## Material to process
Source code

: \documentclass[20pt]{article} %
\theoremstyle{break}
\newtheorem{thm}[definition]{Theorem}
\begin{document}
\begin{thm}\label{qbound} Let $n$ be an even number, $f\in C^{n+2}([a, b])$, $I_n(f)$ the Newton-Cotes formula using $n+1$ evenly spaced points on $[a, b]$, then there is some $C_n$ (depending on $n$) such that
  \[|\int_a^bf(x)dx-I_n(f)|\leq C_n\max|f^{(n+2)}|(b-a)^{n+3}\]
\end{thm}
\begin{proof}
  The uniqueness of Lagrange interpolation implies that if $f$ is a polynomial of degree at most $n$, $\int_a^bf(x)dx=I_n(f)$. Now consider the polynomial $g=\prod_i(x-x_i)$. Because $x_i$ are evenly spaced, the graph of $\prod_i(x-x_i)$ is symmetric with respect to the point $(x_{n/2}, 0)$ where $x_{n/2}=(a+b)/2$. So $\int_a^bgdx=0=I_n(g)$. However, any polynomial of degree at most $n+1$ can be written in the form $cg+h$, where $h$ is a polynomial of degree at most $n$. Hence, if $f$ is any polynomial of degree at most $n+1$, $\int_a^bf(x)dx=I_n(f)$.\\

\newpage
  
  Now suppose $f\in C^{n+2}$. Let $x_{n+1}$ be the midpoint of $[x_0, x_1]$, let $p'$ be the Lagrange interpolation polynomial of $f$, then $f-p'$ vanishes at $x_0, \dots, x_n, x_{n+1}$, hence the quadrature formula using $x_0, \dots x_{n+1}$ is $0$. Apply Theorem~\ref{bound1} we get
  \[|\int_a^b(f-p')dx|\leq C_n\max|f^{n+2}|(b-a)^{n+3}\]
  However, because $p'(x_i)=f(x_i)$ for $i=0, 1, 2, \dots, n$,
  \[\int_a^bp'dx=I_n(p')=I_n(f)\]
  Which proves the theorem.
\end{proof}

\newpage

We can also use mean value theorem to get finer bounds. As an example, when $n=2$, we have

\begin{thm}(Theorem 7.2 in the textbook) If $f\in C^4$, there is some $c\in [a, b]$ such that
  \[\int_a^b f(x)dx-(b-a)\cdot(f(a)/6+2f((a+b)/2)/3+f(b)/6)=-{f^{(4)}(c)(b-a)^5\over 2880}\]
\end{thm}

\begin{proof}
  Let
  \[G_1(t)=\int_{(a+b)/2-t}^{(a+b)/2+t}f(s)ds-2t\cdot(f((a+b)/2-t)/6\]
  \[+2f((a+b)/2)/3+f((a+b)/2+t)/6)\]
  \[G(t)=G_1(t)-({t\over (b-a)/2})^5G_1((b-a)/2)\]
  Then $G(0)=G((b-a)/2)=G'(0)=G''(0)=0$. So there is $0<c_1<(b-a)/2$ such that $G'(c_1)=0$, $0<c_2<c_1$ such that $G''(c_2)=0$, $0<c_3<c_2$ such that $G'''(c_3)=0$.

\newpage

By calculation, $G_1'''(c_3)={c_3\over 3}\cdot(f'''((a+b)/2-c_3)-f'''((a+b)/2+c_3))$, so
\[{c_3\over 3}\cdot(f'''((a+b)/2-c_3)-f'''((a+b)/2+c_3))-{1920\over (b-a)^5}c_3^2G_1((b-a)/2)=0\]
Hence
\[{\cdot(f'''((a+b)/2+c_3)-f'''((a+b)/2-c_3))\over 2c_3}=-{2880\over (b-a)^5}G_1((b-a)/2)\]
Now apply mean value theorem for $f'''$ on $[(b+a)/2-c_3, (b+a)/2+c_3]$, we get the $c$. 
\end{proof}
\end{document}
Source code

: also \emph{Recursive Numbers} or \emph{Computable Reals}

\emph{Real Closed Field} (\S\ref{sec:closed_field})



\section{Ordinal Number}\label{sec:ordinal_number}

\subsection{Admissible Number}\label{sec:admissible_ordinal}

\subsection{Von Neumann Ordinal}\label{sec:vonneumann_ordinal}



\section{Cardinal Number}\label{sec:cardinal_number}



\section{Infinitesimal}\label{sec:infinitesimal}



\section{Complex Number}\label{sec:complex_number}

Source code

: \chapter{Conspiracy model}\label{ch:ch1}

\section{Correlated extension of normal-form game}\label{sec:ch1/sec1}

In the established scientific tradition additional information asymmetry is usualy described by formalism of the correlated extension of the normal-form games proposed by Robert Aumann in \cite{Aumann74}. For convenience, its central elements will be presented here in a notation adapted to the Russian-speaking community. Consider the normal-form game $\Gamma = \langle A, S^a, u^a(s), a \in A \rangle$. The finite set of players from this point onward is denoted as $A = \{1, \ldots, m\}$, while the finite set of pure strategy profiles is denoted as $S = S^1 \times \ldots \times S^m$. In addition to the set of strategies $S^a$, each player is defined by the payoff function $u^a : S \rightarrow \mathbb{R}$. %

## Request
Send back an exact copy of only the lines from the line with "Now apply mean" up to and including the line with "extension of normal-form" in the data above.

## Completed task
Now apply mean value theorem for $f'''$ on $[(b+a)/2-c_3, (b+a)/2+c_3]$, we get the $c$. 
\end{proof}
\end{document}
Source code

: also \emph{Recursive Numbers} or \emph{Computable Reals}

\emph{Real Closed Field} (\S\ref{sec:closed_field})



\section{Ordinal Number}\label{sec:ordinal_number}

\subsection{Admissible Number}\label{sec:admissible_ordinal}

\subsection{Von Neumann Ordinal}\label{sec:vonneumann_ordinal}



\section{Cardinal Number}\label{sec:cardinal_number}



\section{Infinitesimal}\label{sec:infinitesimal}



\section{Complex Number}\label{sec:complex_number}

Source code

: \chapter{Conspiracy model}\label{ch:ch1}

\section{Correlated extension of normal-form game}\label{sec:ch1/sec1}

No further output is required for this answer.